Everyday I create an index with a size of approximately 10 GB of size. Once the index is completed, I need to reindex a certain set of documents into a new filtered index. To filter the documents I'm using a Terms query with the terms that I want to allow in the new index. I'm currently using around one million terms in my reindex query. From the documentation I read that the maximum number of terms defaults to 65,536, which is considerably lower than the number of terms that I need to use.
As a solution, I'm using the Python API and reindexing the document in "batches". What I'm doing is divide the list of one million terms into batches of 50,000 terms and reindexing my index. To control the number of simultaneous reindexing processes I set the
wait_for_completion parameter to True.
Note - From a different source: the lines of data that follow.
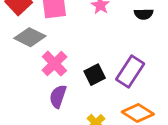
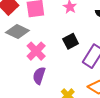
black square: (95, 75) -> (71, 41), moved

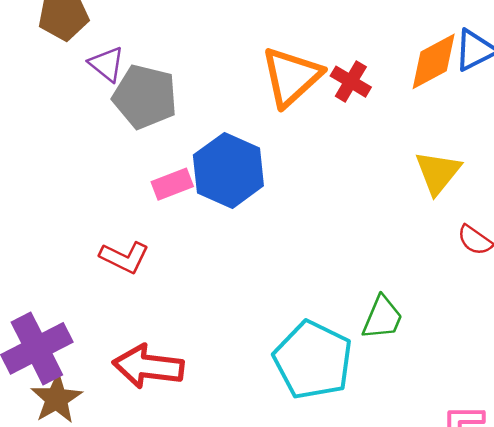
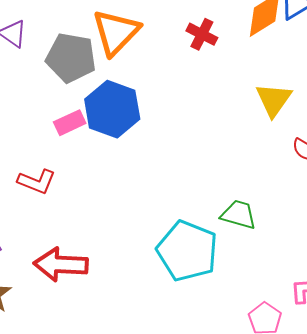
orange triangle: (291, 77) -> (116, 32), moved
gray pentagon: (145, 97) -> (71, 58), moved
green trapezoid: (382, 318) -> (239, 215), turned -93

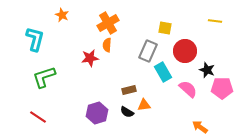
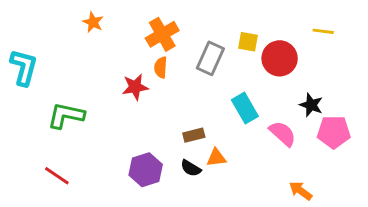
cyan L-shape: (35, 39) -> (24, 67), moved
gray rectangle: (148, 51) -> (210, 58), moved
red circle: (185, 51) -> (280, 58), moved
green L-shape: (44, 77) -> (66, 116), turned 30

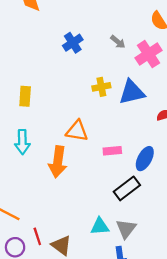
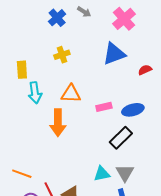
gray arrow: (118, 42) -> (84, 12), moved
yellow cross: (101, 87) -> (62, 55), moved
cyan arrow: (22, 142) -> (35, 93), moved
blue ellipse: (145, 159) -> (133, 110), turned 55

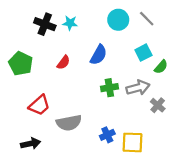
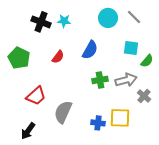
cyan square: (143, 53) -> (131, 48), turned 35
gray semicircle: (69, 123) -> (63, 112), turned 125
blue cross: (107, 135) -> (98, 123), turned 32
yellow square: (132, 142) -> (120, 118), moved
black arrow: (31, 144) -> (28, 131), turned 138

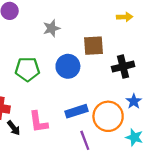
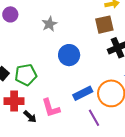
brown square: (93, 46) -> (104, 25), moved
green pentagon: (27, 69) -> (26, 75), moved

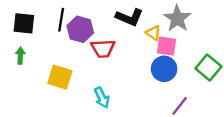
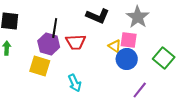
black line: (61, 20) -> (55, 28), moved
purple hexagon: (80, 29) -> (49, 44), moved
yellow triangle: (153, 33) -> (115, 46), moved

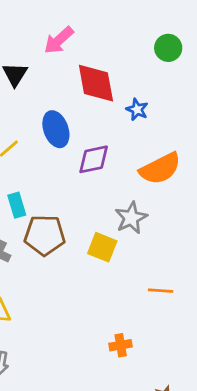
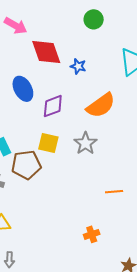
pink arrow: (59, 40) -> (16, 26), turned -100
yellow square: (102, 247) -> (48, 143), moved

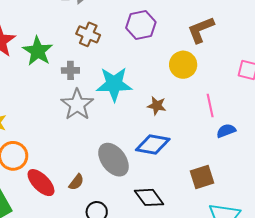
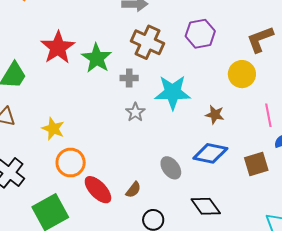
brown cross: (88, 34) -> (147, 42), size x1.4
gray star: (77, 105) -> (135, 112), size x0.6
gray ellipse: (113, 160) -> (171, 168), size x0.7
brown square: (202, 177) -> (256, 164), moved

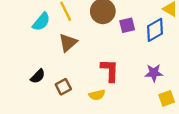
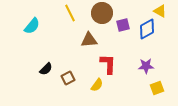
cyan semicircle: (41, 22) -> (32, 26), moved
brown triangle: (68, 43) -> (89, 40), moved, turned 36
yellow semicircle: (97, 95) -> (97, 85), turned -40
My script is correctly (as far as I've seen) reindexing the data. However, it is taking too long in the reindexing process. I've read comments of considerably larger indexes being reindexed in a day. Mine has taken about 6 hours in just 13 of the 35 batches.
I think this is because I'm running 35 reindexing processes one after the other. I have two main questions:
Is it possible to approach to this problem in a different manner? Can I reindex directly from Elasticsearch with that amount of terms? Any ideas are very welcomed.
In the case that my current solution is "the only" way to proceed, could you give me some insights on the size of the batches? Is it more efficient to have a lot of batches with not many terms o just a few batches with a lot of terms?
Many thanks in advance,